We wish to thank all the participants who kindly volunteered their time for this study.

References

1. Parry-Williams G, Sharma S. The effects of endurance exercise on the heart: Panacea or poison?. Nat Rev Cardiol. 2020;17(7):402-412.

2. Venlet J, Piers SR, Jongbloed JD, et al. Isolated subepicardial right ventricular outflow tract scar in athletes with ventricular tachycardia. J Am Coll Cardiol. 2017;69(5):497–507.

3. van de Schoor FR, Aengevaeren VL, Hopman MT, et al. Myocardial fibrosis in athletes. Mayo Clin Proc. 2016;91(11):1617–1631.
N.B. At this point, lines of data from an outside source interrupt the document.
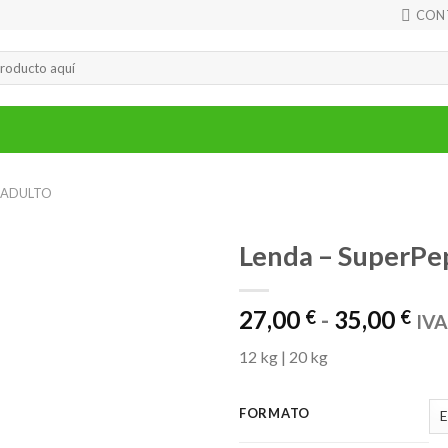
CON
ADULTO
Lenda – SuperP
Ra
27,00
-
35,00
€
€
IVA
de
12 kg | 20 kg
pre
de
27,
FORMATO
has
4. O'Keefe JH, Patil HR, Lavie CJ, Magalski A, Vogel RA, McCullough PA. Potential adverse cardiovascular effects from excessive endurance exercise [published correction appears in Mayo Clin Proc. 2012 Jul;87(7):704]. Mayo Clin Proc. 2012;87(6):587–595.

5. Domenech-Ximenos B, Garza MS, Prat-González S, et al. Exercise-induced cardio-pulmonary remodelling in endurance athletes: Not only the heart adapts. Eur J Prev Cardiol. 2020;27(6):651–659.
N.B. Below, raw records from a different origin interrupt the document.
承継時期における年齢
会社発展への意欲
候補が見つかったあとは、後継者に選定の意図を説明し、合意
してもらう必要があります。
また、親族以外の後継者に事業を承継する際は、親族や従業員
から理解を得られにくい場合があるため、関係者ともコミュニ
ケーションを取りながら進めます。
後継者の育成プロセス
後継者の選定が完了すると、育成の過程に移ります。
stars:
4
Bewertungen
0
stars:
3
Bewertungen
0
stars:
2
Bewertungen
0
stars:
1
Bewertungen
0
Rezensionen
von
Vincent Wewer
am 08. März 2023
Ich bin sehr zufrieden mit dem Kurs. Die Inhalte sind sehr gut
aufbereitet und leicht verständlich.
6. Martínez V, Sanz-de la Garza M, Domenech-Ximenos B, et al. Cardiac and pulmonary vascular remodeling in endurance open water swimmers assessed by cardiac magnetic resonance: Impact of sex and sport discipline. Front Cardiovasc Med. 2021;8:719113.

Figures

Figure 1. Comparison of basic clinical characteristics between athletes and controls.
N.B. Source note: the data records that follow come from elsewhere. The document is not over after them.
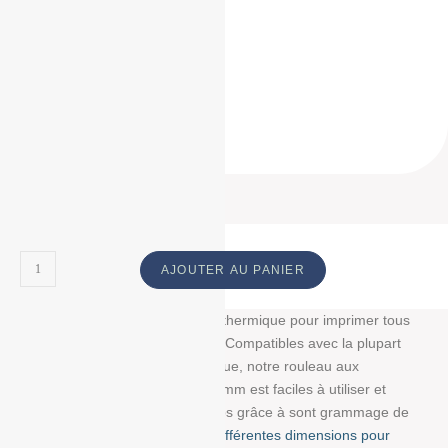
57/40/12
57 / 40 / 12
57*40*12
57 * 40 * 12
57 40 12
ID Produit :
18852_2182
AJOUTER AU PANIER
Découvrez notre bobine papier thermique pour imprimer tous
vos tickets, reçus, et étiquettes. Compatibles avec la plupart
des imprimantes papier thermique, notre rouleau aux
dimensions : 57 mm/40 mm/12 mm est faciles à utiliser et
résistent à la lumière et au temps grâce à sont grammage de
55g/m². Choisissez parmi
nos différentes dimensions pour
Figure 2. Analysis of pulmonary vasculature using 4D flow MRI. (a) Proximal pulmonary arteries after segmentation. Three analysis planes were located at the planes perpendicular to the midpoint of the main, left, and right pulmonary arteries, respectively. (b–d) Visualization and quantification curves of calculated wall shear stress (WSS) and relative pressure (RP); viscous energy loss (EL) through the corresponding segmented region of interest during a cardiac cycle.

Figure 3. Comparison of 4D flow parameters between athletes and controls. Athletes exhibit significantly higher Vmax, PGmax, Qmax, and WSSmax in the MPA than controls. Differences in Qmax and WSSmax of RPA and LPA were statistically significant between the groups. This highlights cardiovascular adaptations for exercise in athletes, implying that exercise may increase pulmonary circulation capacity, which may be beneficial for physical activity.

Figure 4. Comparison of 4D flow parameters between (CR and/or MF)+ and (CR and/or MF)- athletes. Athletes with CR and/or MF demonstrated markedly decreased RPmax of MPA-RPA and a larger Amax of MPA, implying reduced pulmonary circulation pressure and resistance at rest in individuals with CR and/or MF, which may serve as an adaptation to buffer increased RV blood volume and pressure during exercise. Enlarged MPA suggests a lowered Windkessel effect, implying adverse vascular remodeling.